__TASK ITEM__.
Take the entries from the line with "Finally for the" up to and including the line with "environment by maintaining". Write out only those lines, swapping "bugs" for "errors" and leaving everything else the same.

__PROVIDED DATA__.
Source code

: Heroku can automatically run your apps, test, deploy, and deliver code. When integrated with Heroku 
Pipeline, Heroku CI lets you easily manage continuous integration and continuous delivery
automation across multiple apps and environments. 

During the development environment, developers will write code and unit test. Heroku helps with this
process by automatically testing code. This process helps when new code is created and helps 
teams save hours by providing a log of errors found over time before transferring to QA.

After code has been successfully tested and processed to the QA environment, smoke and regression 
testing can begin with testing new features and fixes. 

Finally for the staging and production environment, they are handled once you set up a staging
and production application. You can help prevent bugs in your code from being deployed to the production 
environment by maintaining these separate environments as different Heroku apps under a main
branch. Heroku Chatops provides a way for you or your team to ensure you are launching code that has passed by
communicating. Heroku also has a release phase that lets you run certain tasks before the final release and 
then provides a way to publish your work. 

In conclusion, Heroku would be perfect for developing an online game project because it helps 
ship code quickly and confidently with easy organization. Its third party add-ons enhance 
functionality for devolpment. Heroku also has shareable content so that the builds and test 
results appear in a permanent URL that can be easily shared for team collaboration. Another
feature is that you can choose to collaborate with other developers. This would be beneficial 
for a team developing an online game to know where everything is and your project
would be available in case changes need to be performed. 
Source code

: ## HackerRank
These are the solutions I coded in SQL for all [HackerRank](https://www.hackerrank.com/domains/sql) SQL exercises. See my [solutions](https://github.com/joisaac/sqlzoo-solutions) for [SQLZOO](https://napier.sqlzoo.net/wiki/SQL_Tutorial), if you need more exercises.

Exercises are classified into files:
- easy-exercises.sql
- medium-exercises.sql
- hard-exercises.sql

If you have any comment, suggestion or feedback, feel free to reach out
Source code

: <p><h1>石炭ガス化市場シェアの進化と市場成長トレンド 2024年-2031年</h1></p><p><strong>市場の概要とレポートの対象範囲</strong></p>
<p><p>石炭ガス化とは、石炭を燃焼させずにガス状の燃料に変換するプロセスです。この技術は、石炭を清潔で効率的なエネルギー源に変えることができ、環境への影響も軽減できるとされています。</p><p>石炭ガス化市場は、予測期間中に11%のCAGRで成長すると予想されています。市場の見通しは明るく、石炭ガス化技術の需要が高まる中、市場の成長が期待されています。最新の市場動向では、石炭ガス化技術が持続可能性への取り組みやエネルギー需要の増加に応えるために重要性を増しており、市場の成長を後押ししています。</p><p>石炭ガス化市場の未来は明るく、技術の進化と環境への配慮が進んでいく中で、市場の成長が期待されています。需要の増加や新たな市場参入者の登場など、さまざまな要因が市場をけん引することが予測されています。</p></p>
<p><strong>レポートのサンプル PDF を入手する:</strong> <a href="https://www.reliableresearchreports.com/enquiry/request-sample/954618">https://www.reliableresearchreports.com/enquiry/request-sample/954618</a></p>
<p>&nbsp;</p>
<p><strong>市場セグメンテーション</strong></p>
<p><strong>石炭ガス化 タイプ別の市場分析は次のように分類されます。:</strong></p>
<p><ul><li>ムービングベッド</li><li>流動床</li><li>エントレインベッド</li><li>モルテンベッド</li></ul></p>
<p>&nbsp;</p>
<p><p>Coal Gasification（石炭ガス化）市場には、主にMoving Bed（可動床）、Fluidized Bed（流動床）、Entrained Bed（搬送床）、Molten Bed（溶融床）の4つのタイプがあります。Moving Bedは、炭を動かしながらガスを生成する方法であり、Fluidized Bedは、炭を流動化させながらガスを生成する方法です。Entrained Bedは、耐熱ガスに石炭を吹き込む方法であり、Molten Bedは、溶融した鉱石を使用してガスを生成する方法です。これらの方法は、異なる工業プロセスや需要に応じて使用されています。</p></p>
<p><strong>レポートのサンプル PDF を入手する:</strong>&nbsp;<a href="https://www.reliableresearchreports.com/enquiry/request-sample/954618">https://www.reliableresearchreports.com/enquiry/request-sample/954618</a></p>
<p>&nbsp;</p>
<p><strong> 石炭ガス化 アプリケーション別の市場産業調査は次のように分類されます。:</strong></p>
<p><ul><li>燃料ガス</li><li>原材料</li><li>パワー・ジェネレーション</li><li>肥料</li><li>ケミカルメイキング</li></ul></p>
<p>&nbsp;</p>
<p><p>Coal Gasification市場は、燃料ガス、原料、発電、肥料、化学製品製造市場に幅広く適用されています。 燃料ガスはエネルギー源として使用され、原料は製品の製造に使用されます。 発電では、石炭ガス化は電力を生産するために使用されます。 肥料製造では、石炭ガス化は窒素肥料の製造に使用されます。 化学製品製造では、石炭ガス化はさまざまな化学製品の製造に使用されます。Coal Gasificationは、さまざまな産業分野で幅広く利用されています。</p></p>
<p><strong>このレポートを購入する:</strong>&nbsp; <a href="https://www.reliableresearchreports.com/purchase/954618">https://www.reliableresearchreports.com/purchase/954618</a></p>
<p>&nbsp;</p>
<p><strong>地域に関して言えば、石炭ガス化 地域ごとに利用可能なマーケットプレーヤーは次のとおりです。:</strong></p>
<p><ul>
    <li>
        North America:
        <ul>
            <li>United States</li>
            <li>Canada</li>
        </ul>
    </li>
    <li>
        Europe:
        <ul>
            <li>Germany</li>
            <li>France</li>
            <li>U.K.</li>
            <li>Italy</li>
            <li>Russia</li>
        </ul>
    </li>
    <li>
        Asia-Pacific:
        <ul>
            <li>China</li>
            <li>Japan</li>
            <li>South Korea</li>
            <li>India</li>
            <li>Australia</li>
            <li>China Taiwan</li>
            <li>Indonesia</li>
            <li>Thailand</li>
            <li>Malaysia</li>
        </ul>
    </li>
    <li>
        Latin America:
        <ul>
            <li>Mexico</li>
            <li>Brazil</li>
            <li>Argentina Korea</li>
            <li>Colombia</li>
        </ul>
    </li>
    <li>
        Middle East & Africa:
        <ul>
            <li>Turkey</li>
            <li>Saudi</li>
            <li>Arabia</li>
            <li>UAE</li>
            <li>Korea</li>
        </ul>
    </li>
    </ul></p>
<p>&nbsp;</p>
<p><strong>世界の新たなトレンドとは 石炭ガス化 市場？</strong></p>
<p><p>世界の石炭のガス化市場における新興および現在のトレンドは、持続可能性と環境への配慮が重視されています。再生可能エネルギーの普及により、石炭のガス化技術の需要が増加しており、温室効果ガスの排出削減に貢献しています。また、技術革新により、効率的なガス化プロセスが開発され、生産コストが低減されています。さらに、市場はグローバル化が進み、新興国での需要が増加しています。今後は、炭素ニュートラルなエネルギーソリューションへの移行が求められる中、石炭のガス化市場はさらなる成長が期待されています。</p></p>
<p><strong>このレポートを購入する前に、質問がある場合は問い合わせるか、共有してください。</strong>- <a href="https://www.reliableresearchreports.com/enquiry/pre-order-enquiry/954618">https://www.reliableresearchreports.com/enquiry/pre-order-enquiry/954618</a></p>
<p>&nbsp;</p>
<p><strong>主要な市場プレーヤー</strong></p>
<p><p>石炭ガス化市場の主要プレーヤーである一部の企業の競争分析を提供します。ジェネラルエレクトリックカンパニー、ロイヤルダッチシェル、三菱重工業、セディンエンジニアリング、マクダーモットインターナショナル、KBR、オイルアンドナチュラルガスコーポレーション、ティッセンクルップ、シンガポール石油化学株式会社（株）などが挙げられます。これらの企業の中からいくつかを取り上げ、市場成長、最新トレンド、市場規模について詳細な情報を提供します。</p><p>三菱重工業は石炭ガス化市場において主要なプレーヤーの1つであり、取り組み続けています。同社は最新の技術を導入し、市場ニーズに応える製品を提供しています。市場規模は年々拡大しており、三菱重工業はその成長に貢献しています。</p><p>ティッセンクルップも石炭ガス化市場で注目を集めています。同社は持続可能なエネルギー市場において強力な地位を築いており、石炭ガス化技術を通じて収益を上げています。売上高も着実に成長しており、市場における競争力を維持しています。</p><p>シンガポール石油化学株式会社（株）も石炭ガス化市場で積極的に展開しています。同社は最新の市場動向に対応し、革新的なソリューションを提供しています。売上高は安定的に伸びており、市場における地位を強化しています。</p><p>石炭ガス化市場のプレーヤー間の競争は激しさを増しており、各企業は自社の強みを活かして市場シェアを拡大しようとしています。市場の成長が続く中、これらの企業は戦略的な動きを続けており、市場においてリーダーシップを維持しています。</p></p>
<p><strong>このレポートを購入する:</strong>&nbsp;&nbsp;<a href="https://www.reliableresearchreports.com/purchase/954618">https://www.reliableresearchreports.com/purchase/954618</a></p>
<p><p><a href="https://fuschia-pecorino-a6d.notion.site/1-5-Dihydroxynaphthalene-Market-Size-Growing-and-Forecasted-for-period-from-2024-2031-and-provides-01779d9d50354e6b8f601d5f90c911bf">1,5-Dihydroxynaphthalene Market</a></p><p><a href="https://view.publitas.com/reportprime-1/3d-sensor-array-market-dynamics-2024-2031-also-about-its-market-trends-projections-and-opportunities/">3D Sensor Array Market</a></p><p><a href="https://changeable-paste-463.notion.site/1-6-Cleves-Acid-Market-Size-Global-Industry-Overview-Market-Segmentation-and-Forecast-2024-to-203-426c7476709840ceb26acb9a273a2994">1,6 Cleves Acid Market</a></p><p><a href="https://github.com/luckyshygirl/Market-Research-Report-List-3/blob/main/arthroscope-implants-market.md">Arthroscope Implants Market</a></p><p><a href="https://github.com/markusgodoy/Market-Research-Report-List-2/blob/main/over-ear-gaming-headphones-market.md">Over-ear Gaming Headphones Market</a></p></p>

__SOLUTION FOR THIS PROBLEM__.
Finally for the staging and production environment, they are handled once you set up a staging
and production application. You can help prevent errors in your code from being deployed to the production 
environment by maintaining these separate environments as different Heroku apps under a main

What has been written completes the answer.